- Born: 1967 Pembury, Kent, England
- Education: Saint Martins School of Art
- Known for: Painting

= Merlin Carpenter =

English visual artist

Merlin Carpenter (born 1967) is an English visual artist. Writing in Frieze, art critic Katie Sonnenborn stated that a recent exhibition "continued his nuanced critique of the condition of contemporary art-making," and that "working within the framework of the gallery, he presented a suite of canvases that cast doubt on current systems of cultural reception and consumption."

== Artistic practice ==
After graduating from Saint Martin's School of Art in 1989, Carpenter has gone on to exhibit in 29 solo shows and 48 group shows between 1989 and 2007. Carpenter's paintings can be seen as deeply ambivalent.
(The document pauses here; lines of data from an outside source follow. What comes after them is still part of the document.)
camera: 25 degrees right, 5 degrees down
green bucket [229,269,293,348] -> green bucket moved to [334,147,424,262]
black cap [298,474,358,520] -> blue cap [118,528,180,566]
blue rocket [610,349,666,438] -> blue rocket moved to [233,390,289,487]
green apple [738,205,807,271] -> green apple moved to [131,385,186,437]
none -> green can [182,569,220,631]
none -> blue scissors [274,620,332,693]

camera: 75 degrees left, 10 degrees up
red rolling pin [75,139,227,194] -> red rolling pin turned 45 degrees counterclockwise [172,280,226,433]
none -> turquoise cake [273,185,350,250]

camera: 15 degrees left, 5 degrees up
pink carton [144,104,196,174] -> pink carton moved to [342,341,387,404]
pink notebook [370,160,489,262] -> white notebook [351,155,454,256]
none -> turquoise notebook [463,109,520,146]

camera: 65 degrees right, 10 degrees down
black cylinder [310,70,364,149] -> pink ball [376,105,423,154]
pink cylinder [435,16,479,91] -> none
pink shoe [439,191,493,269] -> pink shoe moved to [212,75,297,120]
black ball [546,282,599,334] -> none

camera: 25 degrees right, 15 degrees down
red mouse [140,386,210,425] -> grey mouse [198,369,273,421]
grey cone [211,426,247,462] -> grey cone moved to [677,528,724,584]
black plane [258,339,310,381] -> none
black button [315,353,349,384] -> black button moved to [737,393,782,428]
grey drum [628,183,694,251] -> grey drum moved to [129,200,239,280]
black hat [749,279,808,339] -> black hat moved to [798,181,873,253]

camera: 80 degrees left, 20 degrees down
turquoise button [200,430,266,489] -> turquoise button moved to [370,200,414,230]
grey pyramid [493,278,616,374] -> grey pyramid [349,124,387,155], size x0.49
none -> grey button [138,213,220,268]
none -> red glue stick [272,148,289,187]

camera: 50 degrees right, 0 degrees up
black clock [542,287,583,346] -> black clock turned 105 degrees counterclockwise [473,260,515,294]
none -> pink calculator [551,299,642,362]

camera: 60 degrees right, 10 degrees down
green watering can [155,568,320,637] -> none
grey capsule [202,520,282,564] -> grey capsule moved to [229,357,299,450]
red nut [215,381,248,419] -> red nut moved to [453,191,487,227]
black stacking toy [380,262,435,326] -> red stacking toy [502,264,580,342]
His style is heavily influenced by artists like Jackson Pollock and Julian Schnabel. Carpenter promotes in his paintings what he calls the "de-subjectivation of the brush stroke", and with this is his exploration into what he has called "overdetermined imagery" such as fashion photography. In his art Carpenter also marks out the differences and parallels between art and non-artist luxury items.

== The Poster Studio ==
In 1994, Carpenter set up an experimental art space in London named "Poster Studio" with fellow artists Dan Mitchell and Nils Norman, among others. It aimed to produce a critical analysis of the contemporary London art world. The poster studio disbanded in 1996.

== Art writing ==
Carpenter writes articles for the periodical Texte zur Kunst, as well as texts for catalogues and reviews..

== Exhibitions ==
Exhibitions include The Opening, Mitterrand+Sanz/Contemporary Art, Zurich (2007); Relax It's Only a Bad Cosima von Bonin Show, Galerie Bleich-Rossi, Vienna (2007); Sounds of War, Galerie Edward Mitterrand, Geneva (2005) and Ballard in Narnia (with Richard Parry). In 2011, Carpenter made an exhibition of paintings at Simon Lee Gallery, titled Tate Café.

Merlin Carpenter is represented by Reena Spaulings Fine Art, New York and galerie dépendance, Brussels.